Selection:
Thomas Kuhn: Revolution Against Scientific Realism*


David J. Voelker


(21)Progress is a modern notion. Since the European Enlightenment of the eighteenth century, Westerners have been firm believers in human progress. Only in the twentieth century has the Western attitude of optimism been widely challenged. The major force behind the development of the notion of progress is modern natural science. Scientific progress has traditionally been viewed as a cumulative process. From the origins of modern science in the work of Copernicus, Galileo, and Newton in the sixteenth and seventeenth centuries, until the logical empiricists of the twentieth century, scientific progress has been viewed as an evolutionary process of uncovering truth in the physical world. Underlying this acceptance of the evolutionary progress of science was scientific realism: "the thesis that the objects of scientific knowledge exist and act independently of knowledge of them." [1] They believed that scientific concepts correspond to actual physical "entities and processes. " [2]

However, in The Structure of Scientific Revolutions, Thomas Kuhn relinquished the notion of science as truth-seeking. In place of scientific realism he substituted a non-continuous model of scientific progress that had as its goal efficient puzzle solving. In abandoning the notion that scientists search for truth, Kuhn also abandoned scientific realism, thus challenging a defining characteristic of modern science since the scientific revolution of the sixteenth and seventeenth centuries.

Dataset rows:

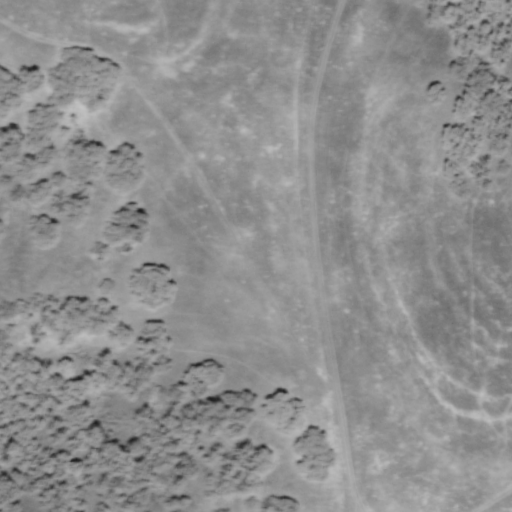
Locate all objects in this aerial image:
road: (319, 254)
road: (495, 502)
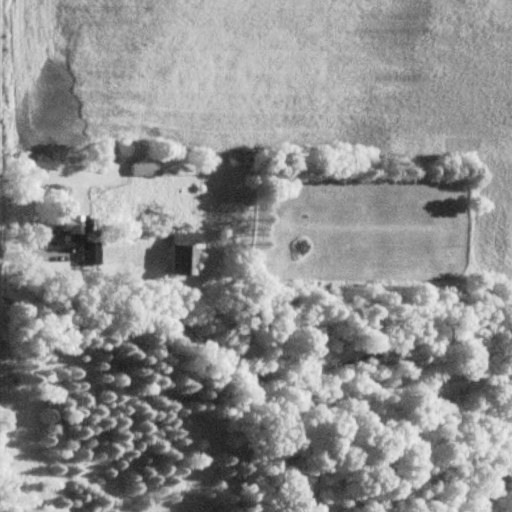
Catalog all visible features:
building: (140, 167)
building: (104, 187)
building: (64, 221)
building: (178, 249)
building: (85, 250)
road: (36, 255)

Exercise tasks:
**a)** Rewrite the passage of the Thomas Kuhn text from "However, in The" to "and seventeenth centuries.", putting "problem solving" in place of "puzzle solving".
**b)** Summarize the Thomas Kuhn text in two sentences.

Full solutions:
**a)**
However, in The Structure of Scientific Revolutions, Thomas Kuhn relinquished the notion of science as truth-seeking. In place of scientific realism he substituted a non-continuous model of scientific progress that had as its goal efficient problem solving. In abandoning the notion that scientists search for truth, Kuhn also abandoned scientific realism, thus challenging a defining characteristic of modern science since the scientific revolution of the sixteenth and seventeenth centuries.

**b)** Since the Enlightenment, Westerners have believed in progress, and scientific progress has traditionally been seen as a cumulative, evolutionary uncovering of truth that rests on scientific realism. In The Structure of Scientific Revolutions, Thomas Kuhn abandoned this truth-seeking view and scientific realism, substituting a non-continuous model of progress aimed at efficient puzzle solving.